Selon Ibn-Sinâ, la révolution d’une sphère sur elle-même n’est pas le transport d’un lieu dans un autre ; c’est un mouvement sur place ; pour qu’un corps puisse être animé d’un tel mouvement sur place, il n’est pas nécessaire qu’il soit en un lieu ; le huitième ciel, donc, n’est en un lieu ni par lui-même, ni par accident ; il peut cependant tourner sur lui-même.

Averroès n’a point de peine à mettre à nu l’erreur d’Avicenne ; la sphère qui tourne sur elle-même peut être partagée en onglets, et chacun de ces onglets, au cours du mouvement, passe sans cesse d’un lieu dans un autre.

Le problème du lieu de la huitième orbite, si embarrassant pour les péripatéticiens, a été pour Avempace (Ibn Badjnâ) l’occasion de développer une curieuse théorie, Averroès, qui nous fait connaître[2] cette théorie, pense qu’Avempace la tenait d’Al-Farabi, qui l’avait lui-même imaginée pour réfuter Jean Philopon.

Cette théorie, en tous cas, porte, très nette, la marque de l’influence de Thémistius. Thémistius, nous le savons, concevait le logement de la huitième orbite d’une tout autre façon que le logement des autres corps de l’Univers. Chacun de ceux-ci a pour lieu le corps qui l’environne ; la huitième sphère, au contraire, a pour lieu le corps qui est contenu à son intérieur, c’est-à-dire l’orbe de Saturne.

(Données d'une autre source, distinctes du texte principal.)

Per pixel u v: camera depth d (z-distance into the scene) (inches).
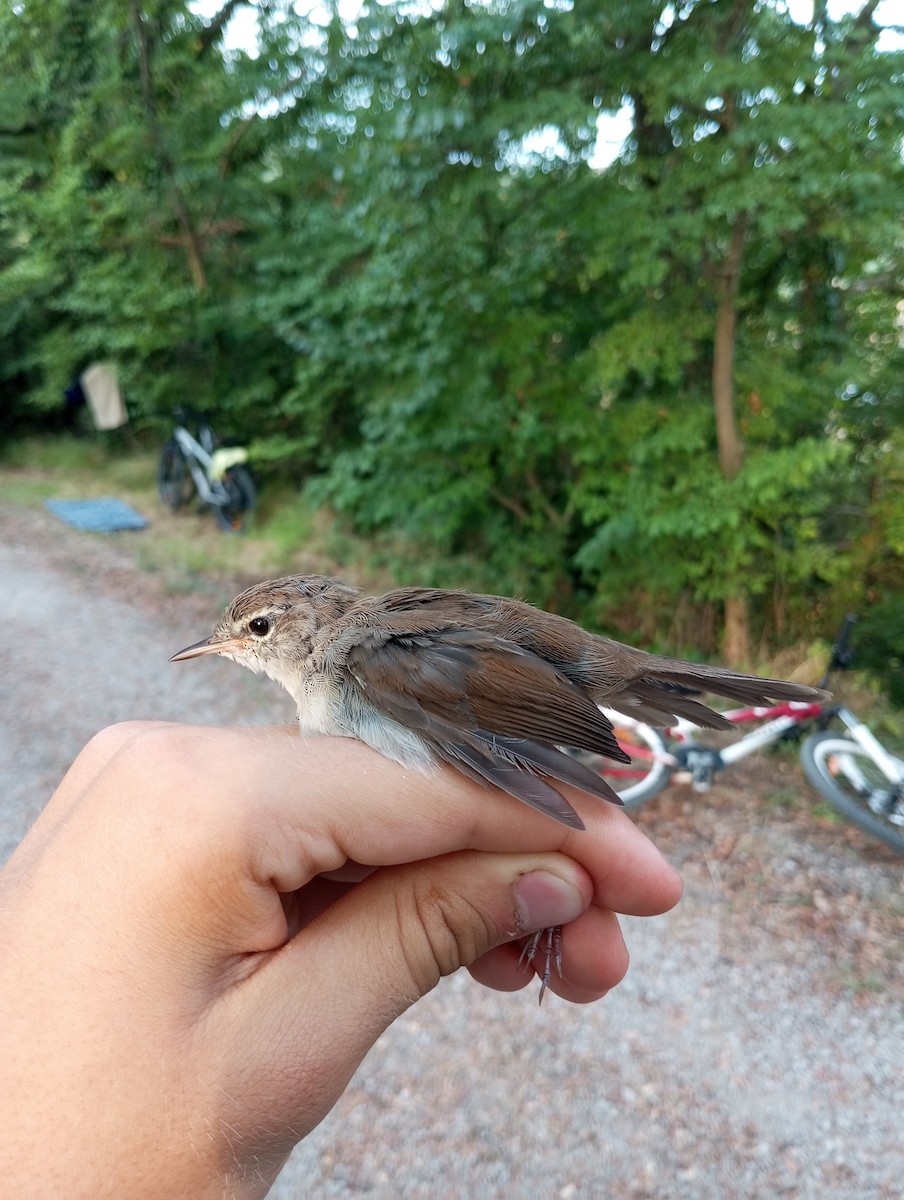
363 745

Cette opposition, légèrement transformée, est le point de départ de la doctrine que développe Avempace.

En cette question du lieu, il faut nettement distinguer, selon lui, deux catégories de corps.

D’une part, sont les éléments soumis à la génération et à la corruption, dont le mouvement naturel est un mouvement rectiligne, centripète ou centrifuge. D’autre part, sont les sphères célestes, corps éternels dont le mouvement naturel est un mouvement de rotation uniforme.

La ligne droite n’est pas, comme le cercle, une ligne achevée en soi, dont rien ne peut être retranché, à laquelle rien ne peut être ajouté ; elle peut être raccourcie ou prolongée. Dès lors, pour borner le mouvement d’un élément générable et corruptible, il faut

  1. Averrois Cordibensis Commentaria magna in octo libros Aristolelis de physico auditu ; lib. IV ; summa prima : De loco ; cap. IX ; comm. 45.
  2. Averrois Op. laud., lib. IV, summa prima, cap. IX, comm. 43.